Frau Präsidentin! Meine sehr verehrten Damen und Herren! Ich will offen sagen – auch das gehört zu einer sachgerechten parlamentarischen Debatte und einem differenzierten Urteilsvermögen –, dass ich schon viele Anträge der Grünen gelesen habe, die ich als schlimmer empfunden habe.
Dieser Antrag, der sich grundsätzlich mit der Frage des Selbstverständnisses der parlamentarischen Arbeit auseinandersetzt, betrifft letztlich alle Fraktionen. Zudem kann das angesprochene Thema in denkbar anderen Konstellationen und mit einem
Insofern ist das Ziel sicherlich ehrenwert, in der Parlamentsdebatte eine lebendige Demokratie zu etablieren, und auch zu sagen, dass man es ausdrücklich für notwendig hält, eine Debattenkultur zu entwickeln, dass gerade der streitbare Parlamentsbetrieb, das Ringen um Wort und Widerwort, um Argument und Gegenargument, eine lebendige Diskussionskultur ausmacht. Es sollte sicherlich unser aller Ziel sein, dass dies auch der klare Grundsatz und Vorrang parlamentarischer Arbeit in diesem Haus darstellt.
Es hat Vereinbarungen zur Neuregelung gegeben, die zwischen den Fraktionen abgesprochen worden waren und zu der auch das Benehmen mit dem Präsidium hergestellt worden war. Vizepräsident Edgar Moron ging aber mit dem Thema im Anwendungsfall anders um, als im Vorfeld besprochen – auch wenn das eine konforme Auslegung der Geschäftsordnung darstellte. Das war unerfreulich und für Verärgerung und Irritationen gesorgt.
Ursprünglich gab es die Vereinbarung, dass Reden zu Protokoll gegeben werden, wenn sich Fraktionen in diesem Punkt einig sind und sich Redner nicht einseitig bestimmten Debatten entziehen.
Deshalb ist der Antrag der Fraktion Bündnis 90/Die Grünen in ihrer Rolle als Oppositionsfraktion natürlich interessengeleitet; so ehrlich sollten die Grünen sein. Als Oppositionsfraktion hat man oftmals ein viel größeres Bedürfnis, eine Vielzahl neuer Debatten zu führen, man stellt quantitativ viel mehr Gegenstände als Landtagsdrucksachen in den Beratungsprozess ein und zur Abstimmung, als Koalitionsfraktionen das üblicherweise tun.

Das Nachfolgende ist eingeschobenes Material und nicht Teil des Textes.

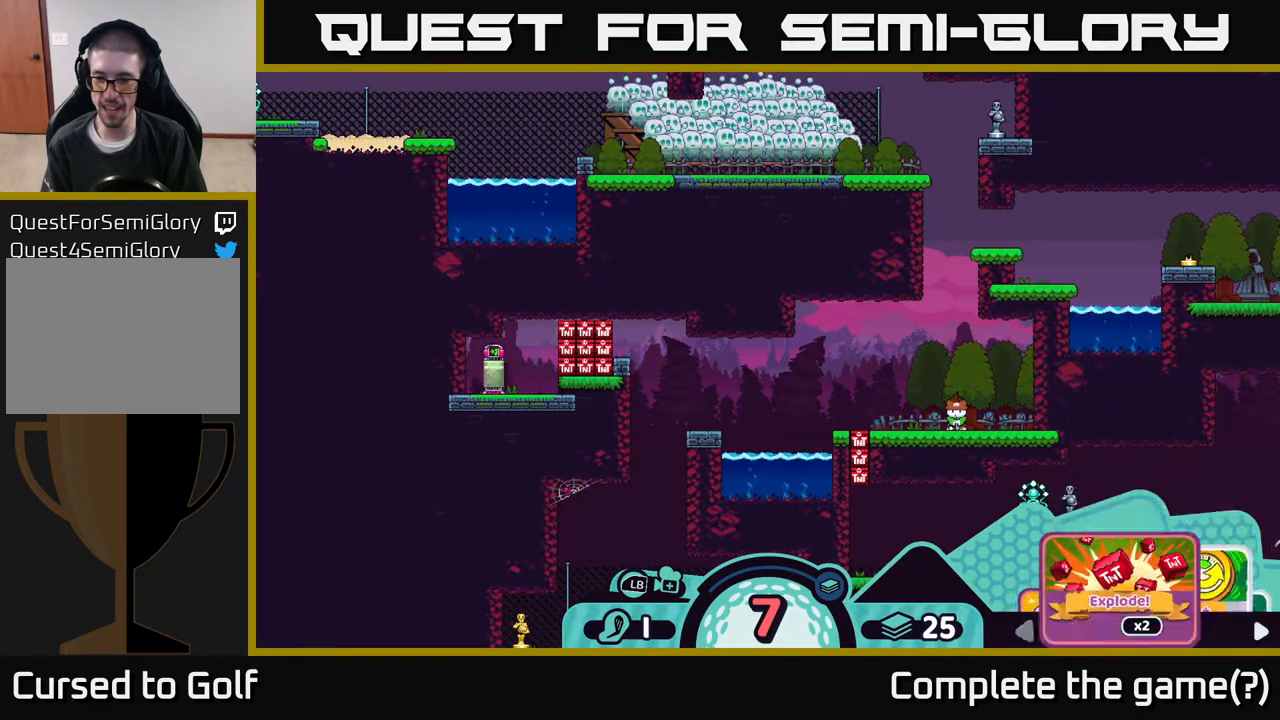
{"buttons": ["A", "R2"], "left_stick": "center", "right_stick": "center", "events": [[100, "left_stick", "center"], [467, "A", "down"]]}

Man hat vielleicht gerade deshalb ein Interesse daran, sehr lange und ausführliche Debatten zu führen, weil man nicht automatisch Regierungsmitgliedern vertraut, schon das Richtige zu machen. Insofern ist dieser Antrag sicherlich auch der aktuellen Rolle geschuldet. Das kann in der Zukunft liegenden Zeiträumen prinzipiell auch andere in diesem Hause betreffen.

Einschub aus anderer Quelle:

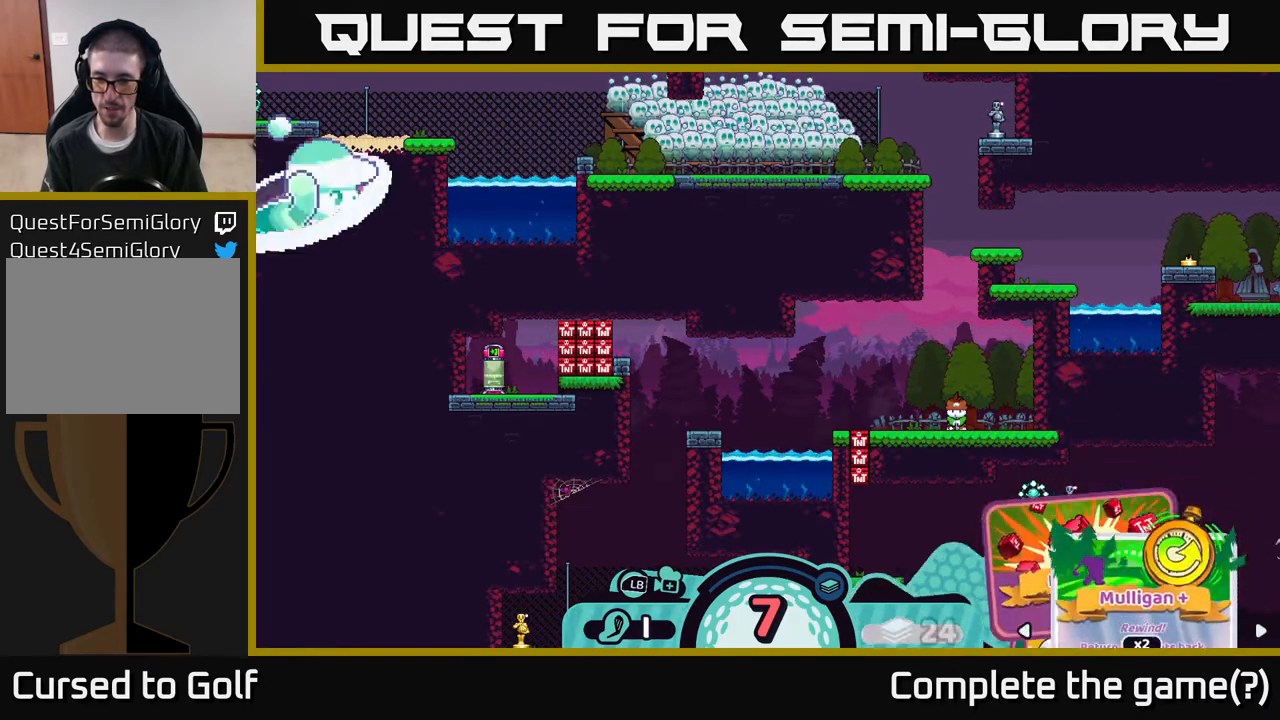
{"buttons": [], "left_stick": "left", "right_stick": "center", "events": [[67, "A", "up"], [400, "R2", "up"], [400, "left_stick", "left"]]}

Ich kann für die FDP-Landtagsfraktion zusagen, dass wir keiner politischen Debatte im Parlament ausweichen wollen. Jeder, der als Debattenredner gemeldet ist, hat ausdrücklich meine Rückendeckung, sich nicht aufgrund eines Parlamentarischen Abends oder anderer Festivitäten nötigen oder drängen zu lassen, nicht zu reden. Es ist völlig klar, dass das Plenum Vorrang haben muss. Die knapp 30 Tage im Jahr, an denen der Plenarbetrieb stattfindet, gehören den Abgeordneten, und dann sollte sie ihre Standpunkte auch austauschen können. Niemand, der seinen Standpunkt in der vereinbarten Redezeit darlegen will, muss sich ein schlechtes Gewissen machen lassen.
Eine andere Frage ist in der Tat, ob diesem Ziel im Rahmen einer Geschäftsordnungsänderung entsprochen werden muss. Ich biete für meine Fraktion an, dass wir uns um eine gemeinsame vernünftige Verständigung bemühen, wann immer im Einzelfall Probleme auftreten. Ich nehme das Angebot von Frau Gödecke sehr gerne an, sich darüber zu unterhalten, ob auch außerhalb einer Geschäftsordnungsänderung Präzisierungen durch Anlagen so erfolgen können, dass dem Anliegen in der Sache für eine vernünftige zukünftige Praxis ebenso entsprochen werden kann, ohne eine förmlich neue Beschlussfassung herbeizuführen.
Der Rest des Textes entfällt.